--- Task instructions ---
All of the records below should be retyped exactly, with no pictures included.

--- Before-and-after change data ---

════════════════════

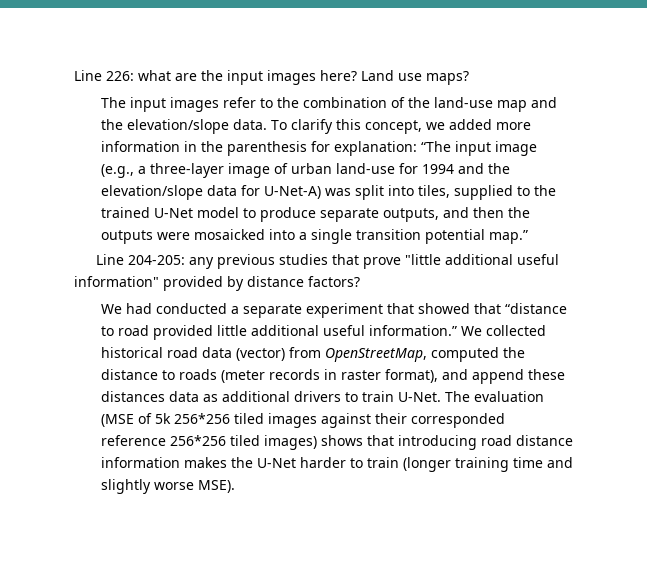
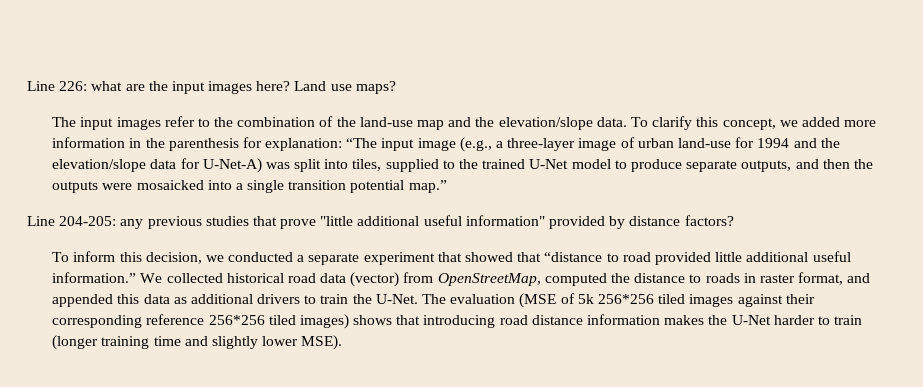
[100,303,152,314] We had -> [52,251,224,264] To inform this decision, we
[220,369,565,384] [100,391,165,402] (meter records in raster format), and append these distances -> [743,272,871,285] [52,294,140,307] in raster format, and appended this
(394, 396) none -> [352,294,372,304] the
[410,413,505,428] corresponded -> [52,315,143,328] corresponding
[153,482,194,490] worse -> [262,336,299,346] lower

════════════════════

--- Solution to the exercise ---
[100,303,152,314] We had -> [52,251,224,264] To inform this decision, we
[220,369,565,384] [100,391,165,402] (meter records in raster format), and append these distances -> [743,272,871,285] [52,294,140,307] in raster format, and appended this
(394, 396) none -> [352,294,372,304] the
[410,413,505,428] corresponded -> [52,315,143,328] corresponding
[153,482,194,490] worse -> [262,336,299,346] lower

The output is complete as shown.